▸ READING PASSAGE
MySQL – Showing All Values When at Least One Matches

MySQL

Given three tables items, genres and itemGenres; how can I filter out the items that have at least the given value while also outputting the rest of its genres.

With this data

INSERT INTO items (title) VALUES ('Mad Max: Fury Road'), ('The Big Lebowski');
INSERT INTO genres (genre) VALUES ('action'), ('comedy'), ('post-apocalyptic');
INSERT INTO itemGenres (itemId, genreId) VALUES (1,1), (1,3), (2,2);

and this query

SELECT 
  items.*,
  GROUP_CONCAT(genres.id) as genreIds,
  GROUP_CONCAT(genres.genre) as genres FROM items
LEFT JOIN itemGenres ON
  items.id = itemGenres.itemId
LEFT JOIN genres ON
  genres.id = itemGenres.genreId
WHERE
  genres.id IN (1)
GROUP BY
  items.id

I get the following result

| id |              title | genreIds | genres |
|----|--------------------|----------|--------|
|  1 | Mad Max: Fury Road |        1 | action |

How do I get it to be this?

| id |              title | genreIds |                   genres |
|----|--------------------|----------|------------------------- |
|  1 | Mad Max: Fury Road |      1,3 | action, post-apocalyptic |

The tables are created like this

CREATE TABLE `items` (
  `id` int(1) unsigned NOT NULL AUTO_INCREMENT,
  `title` varchar(120) COLLATE utf8_unicode_ci NOT NULL,
  PRIMARY KEY (`id`)
);

CREATE TABLE `itemGenres` (
  `id` int(1) unsigned NOT NULL AUTO_INCREMENT,
  `itemId` int(1) unsigned DEFAULT NULL,
  `genreId` int(1) unsigned DEFAULT NULL,
  PRIMARY KEY (`id`)
);

CREATE TABLE `genres` (
  `id` int(1) unsigned NOT NULL AUTO_INCREMENT,
  `genre` varchar(120) COLLATE utf8_unicode_ci DEFAULT NULL,
  PRIMARY KEY (`id`)

▸ TASK STATEMENT
Rewrite the stretch of the MySQL question from "and this query" through "genres.id IN (1)", putting "INNER JOIN" in place of "LEFT JOIN". Nothing in the listing is needed for this work.

▸ EXTRACTED MATERIAL
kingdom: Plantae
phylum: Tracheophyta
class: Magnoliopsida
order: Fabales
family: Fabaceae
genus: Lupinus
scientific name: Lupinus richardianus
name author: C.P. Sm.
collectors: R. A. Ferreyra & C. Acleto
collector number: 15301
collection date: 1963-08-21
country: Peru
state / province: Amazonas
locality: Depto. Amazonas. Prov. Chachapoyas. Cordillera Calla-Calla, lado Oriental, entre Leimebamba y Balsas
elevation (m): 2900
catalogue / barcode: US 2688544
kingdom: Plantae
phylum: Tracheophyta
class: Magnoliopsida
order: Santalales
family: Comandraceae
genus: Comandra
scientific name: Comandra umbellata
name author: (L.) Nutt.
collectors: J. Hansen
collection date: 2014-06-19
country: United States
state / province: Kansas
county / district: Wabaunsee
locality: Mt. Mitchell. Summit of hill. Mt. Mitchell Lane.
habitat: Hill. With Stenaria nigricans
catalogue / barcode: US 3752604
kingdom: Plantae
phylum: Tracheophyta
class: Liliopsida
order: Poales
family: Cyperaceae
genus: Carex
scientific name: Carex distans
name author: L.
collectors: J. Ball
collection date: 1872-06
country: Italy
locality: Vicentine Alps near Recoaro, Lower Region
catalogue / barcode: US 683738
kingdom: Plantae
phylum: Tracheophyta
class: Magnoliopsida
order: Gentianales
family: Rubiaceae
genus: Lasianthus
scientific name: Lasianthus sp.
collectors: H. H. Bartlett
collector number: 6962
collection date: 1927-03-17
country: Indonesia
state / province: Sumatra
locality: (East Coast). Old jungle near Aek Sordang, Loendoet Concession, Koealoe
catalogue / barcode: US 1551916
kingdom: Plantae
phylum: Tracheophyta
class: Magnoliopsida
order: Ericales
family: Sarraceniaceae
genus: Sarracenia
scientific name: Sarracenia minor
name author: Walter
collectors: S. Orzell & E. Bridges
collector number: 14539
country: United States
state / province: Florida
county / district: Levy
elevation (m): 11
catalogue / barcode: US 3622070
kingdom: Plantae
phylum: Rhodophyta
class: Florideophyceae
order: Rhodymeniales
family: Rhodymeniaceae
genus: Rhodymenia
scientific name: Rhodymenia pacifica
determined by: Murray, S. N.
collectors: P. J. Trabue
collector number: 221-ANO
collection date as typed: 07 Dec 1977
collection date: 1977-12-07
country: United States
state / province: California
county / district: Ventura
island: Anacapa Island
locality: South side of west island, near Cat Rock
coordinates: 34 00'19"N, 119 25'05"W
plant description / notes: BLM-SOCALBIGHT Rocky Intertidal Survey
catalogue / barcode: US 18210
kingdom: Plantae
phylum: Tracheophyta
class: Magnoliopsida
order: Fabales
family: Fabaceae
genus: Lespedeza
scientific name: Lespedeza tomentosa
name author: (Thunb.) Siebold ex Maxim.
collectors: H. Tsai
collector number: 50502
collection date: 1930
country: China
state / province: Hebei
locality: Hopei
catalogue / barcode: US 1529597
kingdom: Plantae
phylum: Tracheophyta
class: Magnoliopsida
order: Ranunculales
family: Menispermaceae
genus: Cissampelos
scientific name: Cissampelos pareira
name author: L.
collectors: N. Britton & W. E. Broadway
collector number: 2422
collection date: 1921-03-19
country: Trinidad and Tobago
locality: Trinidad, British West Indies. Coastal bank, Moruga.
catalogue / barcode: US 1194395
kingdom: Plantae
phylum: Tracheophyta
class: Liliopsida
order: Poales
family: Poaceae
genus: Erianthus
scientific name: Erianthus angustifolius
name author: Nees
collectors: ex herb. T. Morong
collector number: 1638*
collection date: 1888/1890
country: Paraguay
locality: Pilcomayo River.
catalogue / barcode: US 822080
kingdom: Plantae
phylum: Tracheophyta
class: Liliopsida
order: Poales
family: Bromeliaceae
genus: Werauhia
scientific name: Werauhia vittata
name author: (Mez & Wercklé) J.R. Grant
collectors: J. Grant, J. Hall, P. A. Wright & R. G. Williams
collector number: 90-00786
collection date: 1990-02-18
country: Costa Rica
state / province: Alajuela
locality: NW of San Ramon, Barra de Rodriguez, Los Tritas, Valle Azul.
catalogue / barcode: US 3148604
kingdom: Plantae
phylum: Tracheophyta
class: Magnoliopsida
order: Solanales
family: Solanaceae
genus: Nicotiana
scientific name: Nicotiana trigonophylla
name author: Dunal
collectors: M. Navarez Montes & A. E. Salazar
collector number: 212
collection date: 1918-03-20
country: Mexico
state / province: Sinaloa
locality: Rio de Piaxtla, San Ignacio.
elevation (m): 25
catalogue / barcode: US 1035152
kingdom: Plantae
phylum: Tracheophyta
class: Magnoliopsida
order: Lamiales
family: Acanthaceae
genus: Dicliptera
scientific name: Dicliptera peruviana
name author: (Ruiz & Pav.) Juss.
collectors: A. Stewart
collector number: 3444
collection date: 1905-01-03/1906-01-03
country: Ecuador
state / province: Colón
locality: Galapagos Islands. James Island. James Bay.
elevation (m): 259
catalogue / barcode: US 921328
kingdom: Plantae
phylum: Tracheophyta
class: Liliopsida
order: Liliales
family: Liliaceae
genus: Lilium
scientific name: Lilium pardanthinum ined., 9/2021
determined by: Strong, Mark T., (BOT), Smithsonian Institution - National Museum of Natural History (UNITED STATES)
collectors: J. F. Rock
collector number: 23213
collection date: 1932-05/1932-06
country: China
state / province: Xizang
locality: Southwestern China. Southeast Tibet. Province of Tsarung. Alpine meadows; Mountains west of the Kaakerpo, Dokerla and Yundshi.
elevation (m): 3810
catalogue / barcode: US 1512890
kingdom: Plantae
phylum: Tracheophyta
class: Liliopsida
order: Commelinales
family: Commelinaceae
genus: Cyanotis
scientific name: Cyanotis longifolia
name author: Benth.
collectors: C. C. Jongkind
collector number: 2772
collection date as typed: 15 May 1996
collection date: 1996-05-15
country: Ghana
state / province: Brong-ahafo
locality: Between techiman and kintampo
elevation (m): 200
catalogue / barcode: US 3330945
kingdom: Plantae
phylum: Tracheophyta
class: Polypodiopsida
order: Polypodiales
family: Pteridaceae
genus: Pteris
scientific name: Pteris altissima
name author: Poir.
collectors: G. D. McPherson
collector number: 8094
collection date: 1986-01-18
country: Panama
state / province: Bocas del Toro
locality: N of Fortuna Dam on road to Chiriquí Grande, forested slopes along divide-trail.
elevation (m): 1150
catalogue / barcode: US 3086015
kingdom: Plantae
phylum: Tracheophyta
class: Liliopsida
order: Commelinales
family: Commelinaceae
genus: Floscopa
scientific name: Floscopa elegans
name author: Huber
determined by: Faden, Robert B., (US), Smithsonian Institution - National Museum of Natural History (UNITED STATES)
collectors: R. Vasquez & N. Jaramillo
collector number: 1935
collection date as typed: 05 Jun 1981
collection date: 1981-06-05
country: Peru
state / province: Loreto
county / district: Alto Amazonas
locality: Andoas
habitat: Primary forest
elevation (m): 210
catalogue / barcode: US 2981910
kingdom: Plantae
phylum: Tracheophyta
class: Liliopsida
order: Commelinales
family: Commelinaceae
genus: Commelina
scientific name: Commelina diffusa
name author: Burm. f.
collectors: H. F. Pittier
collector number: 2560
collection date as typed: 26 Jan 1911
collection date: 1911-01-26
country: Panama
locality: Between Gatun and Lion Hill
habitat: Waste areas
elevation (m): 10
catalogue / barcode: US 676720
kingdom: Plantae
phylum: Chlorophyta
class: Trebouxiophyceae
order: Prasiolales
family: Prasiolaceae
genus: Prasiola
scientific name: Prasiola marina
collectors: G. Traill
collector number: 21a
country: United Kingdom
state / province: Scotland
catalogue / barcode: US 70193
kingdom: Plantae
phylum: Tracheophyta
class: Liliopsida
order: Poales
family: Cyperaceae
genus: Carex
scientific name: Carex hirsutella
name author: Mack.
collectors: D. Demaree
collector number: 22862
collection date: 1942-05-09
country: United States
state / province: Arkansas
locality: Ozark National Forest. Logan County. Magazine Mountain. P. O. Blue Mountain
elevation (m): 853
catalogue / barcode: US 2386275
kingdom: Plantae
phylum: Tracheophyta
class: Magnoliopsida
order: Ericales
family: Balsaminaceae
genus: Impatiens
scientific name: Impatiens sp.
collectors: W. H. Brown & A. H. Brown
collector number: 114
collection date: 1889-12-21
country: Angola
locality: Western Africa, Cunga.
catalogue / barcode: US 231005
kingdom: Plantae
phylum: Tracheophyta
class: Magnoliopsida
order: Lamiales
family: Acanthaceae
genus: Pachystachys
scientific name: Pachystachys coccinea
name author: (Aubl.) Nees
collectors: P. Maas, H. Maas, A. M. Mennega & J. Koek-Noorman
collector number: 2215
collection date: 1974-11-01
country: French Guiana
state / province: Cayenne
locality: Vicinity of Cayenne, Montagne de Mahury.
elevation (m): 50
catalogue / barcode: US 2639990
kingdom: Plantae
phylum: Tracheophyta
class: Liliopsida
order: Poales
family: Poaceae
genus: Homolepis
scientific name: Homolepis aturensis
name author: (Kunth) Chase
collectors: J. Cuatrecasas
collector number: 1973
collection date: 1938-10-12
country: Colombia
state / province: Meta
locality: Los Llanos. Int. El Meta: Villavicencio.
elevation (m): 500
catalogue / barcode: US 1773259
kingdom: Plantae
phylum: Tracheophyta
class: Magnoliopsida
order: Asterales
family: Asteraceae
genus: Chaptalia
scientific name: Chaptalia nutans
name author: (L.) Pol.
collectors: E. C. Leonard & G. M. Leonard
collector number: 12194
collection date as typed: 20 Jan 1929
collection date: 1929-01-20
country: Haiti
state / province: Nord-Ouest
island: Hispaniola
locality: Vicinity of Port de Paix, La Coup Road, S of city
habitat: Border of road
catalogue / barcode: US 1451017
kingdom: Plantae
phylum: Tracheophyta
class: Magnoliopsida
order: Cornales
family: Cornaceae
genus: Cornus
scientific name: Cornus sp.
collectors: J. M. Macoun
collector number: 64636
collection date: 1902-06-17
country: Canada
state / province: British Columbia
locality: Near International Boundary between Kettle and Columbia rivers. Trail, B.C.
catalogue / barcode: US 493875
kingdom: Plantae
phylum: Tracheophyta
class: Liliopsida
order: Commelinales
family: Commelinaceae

▸ TASK ANSWER
and this query

SELECT 
  items.*,
  GROUP_CONCAT(genres.id) as genreIds,
  GROUP_CONCAT(genres.genre) as genres FROM items
INNER JOIN itemGenres ON
  items.id = itemGenres.itemId
INNER JOIN genres ON
  genres.id = itemGenres.genreId
WHERE
  genres.id IN (1)